F Element Expansion Project Awarded NSF Grant
The National Science Foundation awarded a Standard Grant of $434,154 (Award Number 2114661) to support the GEP’s “Drosophila F Element Expansion: A Window on the C-value Paradox” Project led by Principal Investigator Cindy Arrigo (New Jersey City University).
Abstract
This research award funds an investigation of the evolutionary causes and consequences of genome size variation. The DNA of all organisms contains the genes that code for proteins, the building blocks of cells. Humans have approximately five times as many protein-coding genes as do bacteria, but about 1,000 times the amount of DNA. This phenomenon, the C-value Paradox, will be studied using a chromosome (the F element) that has undergone a rapid change in size during the evolution of the fruit fly, Drosophila. Initial analysis of the F element genes in four species with an expanded F is being done by undergraduates in the Genomics Education Partnership (GEP). The GEP involves >150 faculty from across the United States who are using this project to introduce students to research in genomics, focusing on gene annotation. One of the most diverse universities in the nation, New Jersey City University, is the hub for this national research project.
An F element region containing ~80 genes is 1.3 megabases in Drosophila melanogaster, but 19.1 megabases in Drosophila ananassae, a 15-fold increase in size. Expansion of the F element is largely due to a higher repeat load, dominated by transposable elements (TEs). Using a comparative species approach to analyze the expansions within and between genes, the project will document the rate and timing of TE acquisition, and characterize the impacts of TEs on gene structure and on chromosome organization. Examining SNPs from 15 strains of D. ananassae will illuminate whether change in genome size is associated with change in effective population size. The mechanisms that limit recombination will be examined using both codon bias and substitution rates. These studies and others enabled by the GEP student annotations will contribute to a better understanding of the nature of the genome that can be broadly applied to eukaryotic biology.
Overview
This proposal is a collaborative effort of the Genomics Education Partnership (GEP), written by CJ Arrigo, C Ellison, W Leung, and SCR Elgin with GEP input. The GEP has published two major papers on the Drosophila F element, an unusual chromosome that appears to be entirely heterochromatic by many criteria (condensed appearance, high HP1a/H3K9me2/3, lack of recombination) but carries 80 genes. Surprisingly, four Drosophila species have been identified with a significantly larger than average F element (2-fold to ~15-fold). Investigation of this expansion should provide insights into genome expansion in general, including documentation of the process, impacts on the genes, and impacts on the chromosome.
Aim 1: Characterizing F element expansion: Careful annotation of high quality genome assemblies will allow us to document the structure of both the genes and the repetitious sequences, primarily Transposable Elements (TEs), addressing the following questions using bioinformatics tools:
- What is the distribution of repeats in relation to the protein-coding genes? How are those genes altered (e.g., in size) when the load of repetitious sequences increases?
- Is there an impact on Transcription Start Sites?
- How are these results impacted by the magnitude of expansion?
- What are these repetitious sequences, and what is their evolutionary history?

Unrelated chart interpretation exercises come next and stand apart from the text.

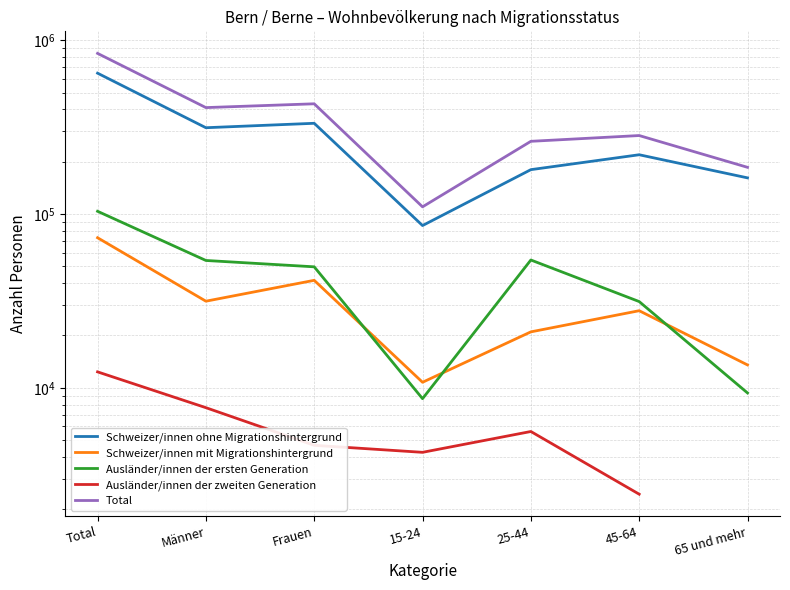

How many distinct data groups are displayed?

5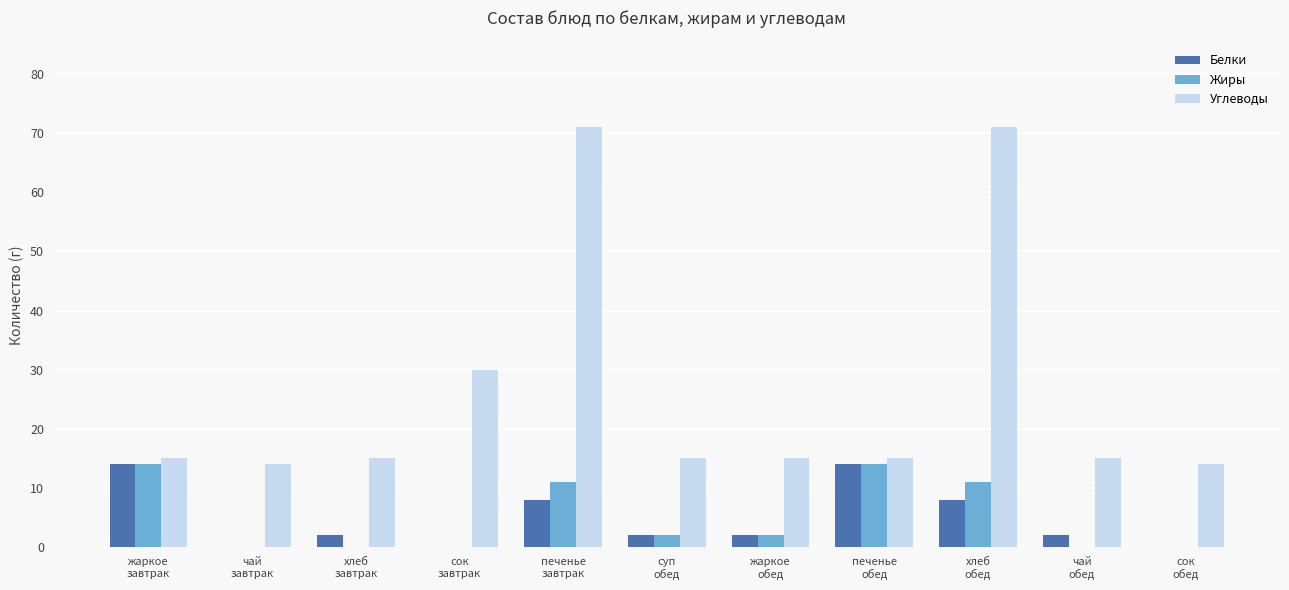

Is it true that Углеводы equals 15 at жаркое
завтрак?

True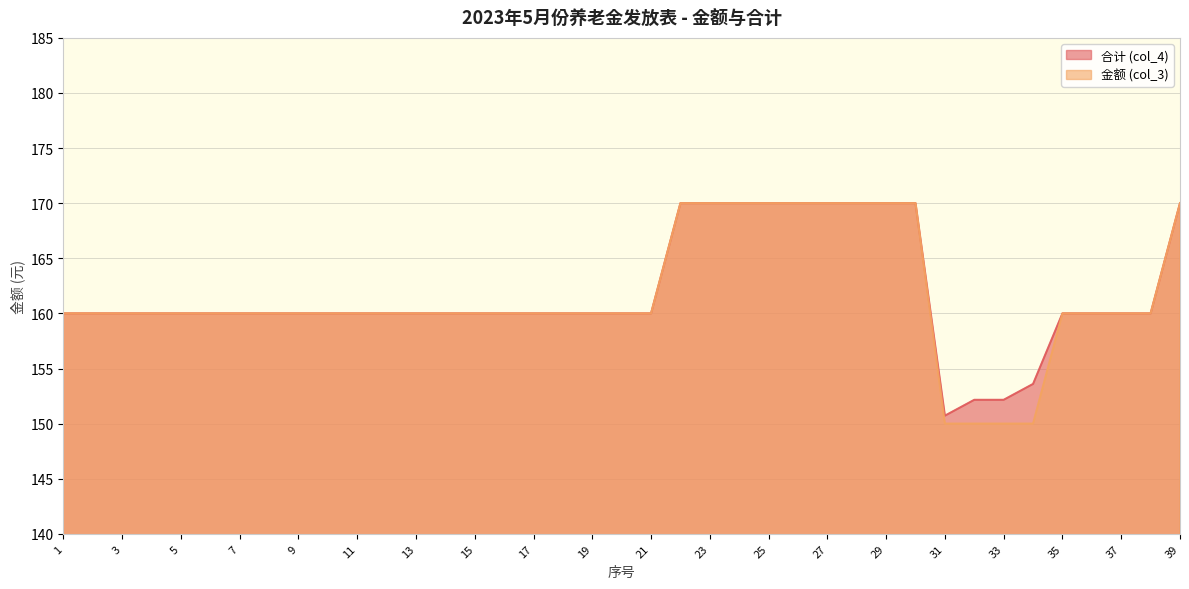

Is it true that 金额 (col_3) equals 160.0 at 12?

True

- Does high repeat density promote or allow other genome changes?
Aim 2: Determining the impact of expansion on gene / genome evolution: What is the impact of higher repeat loads on the evolution of the chromosome as a whole, and on the evolution of the genes, embedded in a sea of repetitive sequences that must be silenced?
The multiple independent F element expansions in Drosophila provide a unique opportunity to determine whether change in genome size is associated with a change in effective population size. We will test this prediction by using genome-wide single nucleotide polymorphisms (SNPs) from 15 strains of D. ananassae. Focusing on the four species with an expanded F for which high quality sequence is available, we will document the rate and timing of TE acquisition. We will look at the impact on the genes, using both codon bias and substitution rates to examine the extent of Hill-Robertson interference, determining whether interference is a centromere proximal effect or simply reflects the lack of recombination due to heterochromatin formation driven by the high repeat density.